Reducing size of application jar by providing spark- classPath for maven dependencies:
My cluster is having 3 ec2 instances on which hadoop and spark is running.If I build jar with maven dependencies, it becomes too large(around 100 MB) which I want to avoid this as Jar is getting replicating on all nodes ,each time I run the job.

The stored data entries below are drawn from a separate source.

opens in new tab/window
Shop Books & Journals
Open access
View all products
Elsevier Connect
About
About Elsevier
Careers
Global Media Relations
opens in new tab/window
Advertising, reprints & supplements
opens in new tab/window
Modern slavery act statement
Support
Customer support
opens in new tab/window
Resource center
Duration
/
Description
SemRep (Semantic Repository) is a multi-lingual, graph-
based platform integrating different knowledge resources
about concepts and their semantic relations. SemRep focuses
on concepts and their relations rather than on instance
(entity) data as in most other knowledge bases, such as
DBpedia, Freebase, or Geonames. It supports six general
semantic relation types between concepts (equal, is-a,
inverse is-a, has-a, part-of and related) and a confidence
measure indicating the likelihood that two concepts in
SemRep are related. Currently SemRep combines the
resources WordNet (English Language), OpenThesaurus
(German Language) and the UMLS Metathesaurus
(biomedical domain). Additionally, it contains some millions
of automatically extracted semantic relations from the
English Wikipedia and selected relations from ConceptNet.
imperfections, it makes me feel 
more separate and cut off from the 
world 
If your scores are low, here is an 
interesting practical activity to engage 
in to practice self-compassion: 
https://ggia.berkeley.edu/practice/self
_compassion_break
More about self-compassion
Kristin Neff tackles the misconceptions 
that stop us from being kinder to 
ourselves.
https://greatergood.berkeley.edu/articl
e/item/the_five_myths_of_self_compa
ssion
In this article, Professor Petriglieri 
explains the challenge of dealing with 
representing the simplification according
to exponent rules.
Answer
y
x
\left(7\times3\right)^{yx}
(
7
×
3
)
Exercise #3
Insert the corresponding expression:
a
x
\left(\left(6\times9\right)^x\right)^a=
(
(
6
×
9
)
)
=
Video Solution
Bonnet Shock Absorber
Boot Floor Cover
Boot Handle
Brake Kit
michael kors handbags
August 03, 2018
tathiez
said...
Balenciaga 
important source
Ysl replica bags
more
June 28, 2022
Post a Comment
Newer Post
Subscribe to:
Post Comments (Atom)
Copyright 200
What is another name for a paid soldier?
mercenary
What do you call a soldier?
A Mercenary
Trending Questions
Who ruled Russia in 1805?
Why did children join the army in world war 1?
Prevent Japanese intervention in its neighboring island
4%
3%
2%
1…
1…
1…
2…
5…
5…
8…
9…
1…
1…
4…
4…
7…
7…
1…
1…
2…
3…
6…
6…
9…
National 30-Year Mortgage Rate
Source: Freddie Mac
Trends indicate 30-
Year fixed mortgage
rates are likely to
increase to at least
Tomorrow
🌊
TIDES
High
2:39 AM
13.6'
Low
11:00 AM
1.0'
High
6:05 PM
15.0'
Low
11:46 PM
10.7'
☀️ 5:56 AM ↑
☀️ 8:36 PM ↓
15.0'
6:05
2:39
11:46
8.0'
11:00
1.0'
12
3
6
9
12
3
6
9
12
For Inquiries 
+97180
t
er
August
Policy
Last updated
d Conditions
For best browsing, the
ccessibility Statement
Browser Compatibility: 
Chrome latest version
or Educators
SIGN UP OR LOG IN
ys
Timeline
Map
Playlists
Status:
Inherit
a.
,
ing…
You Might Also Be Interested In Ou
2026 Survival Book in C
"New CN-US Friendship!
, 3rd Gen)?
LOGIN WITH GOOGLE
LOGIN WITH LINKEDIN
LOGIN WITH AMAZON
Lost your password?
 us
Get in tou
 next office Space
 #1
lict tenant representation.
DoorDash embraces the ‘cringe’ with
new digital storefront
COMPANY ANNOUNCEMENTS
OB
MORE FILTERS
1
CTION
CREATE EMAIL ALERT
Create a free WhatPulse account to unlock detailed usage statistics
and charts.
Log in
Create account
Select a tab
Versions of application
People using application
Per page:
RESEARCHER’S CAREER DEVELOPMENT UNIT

To avoid that I have build a maven package as "maven package".For dependency resolution I have downloaded the all maven dependencies on each node and then only provided above below jar paths:
I have added class paths on each node in the "spark-defaults.conf" as
spark.driver.extraClassPath /home/spark/.m2/repository/com/google/code/gson/gson/2.3.1/gson-2.3.1.jar:/home/spark/.m2/repository/com/datastax/cassandra/cassandra-driver-core/2.1.5/cassandra-driver-core-2.1.5.jar:/home/spark/.m2/repository/com/google/guava/guava/16.0.1/guava-16.0.1.jar:/home/spark/.m2/repository/com/google/collections/google-collections/1.0/google-collections-1.0.jar:/home/spark/.m2/repository/com/datastax/spark/spark-cassandra-connector-java_2.10/1.2.0-rc1/spark-cassandra-connector-java_2.10-1.2.0-rc1.jar:/home/spark/.m2/repository/com/datastax/spark/spark-cassandra-connector_2.10/1.2.0-rc1/spark-cassandra-connector_2.10-1.2.0-rc1.jar:/home/spark/.m2/repository/org/apache/cassandra/cassandra-thrift/2.1.3/cassandra-thrift-2.1.3.jar:/home/spark/.m2/repository/org/joda/joda-convert/1.2/joda-convert-1.2.jar
It has worked,locally on single node. Still i am getting this error.Any help will be appreciated.
You don't need to put all jars files .Just Put your application jar file . If you get again error than put all jar files which are needed .
You have to put jars file by setJars() methods .
Finally, I was able to solve the problem. I have created application jar using "mvn package" instead of "mvn clean compile assembly:single ",so that it will not download the maven dependencies while creating jar(But need to provide these jar/dependencies run-time) which resulted in small size Jar(as there is only reference of dependencies).
Then, I have added below two parameters in spark-defaults.conf on each node as:
So question arises that,how application JAR will get the maven dependencies(required jar's) run-time?
For that I have downloaded all required dependencies on each node using mvn clean compile assembly:single in advance.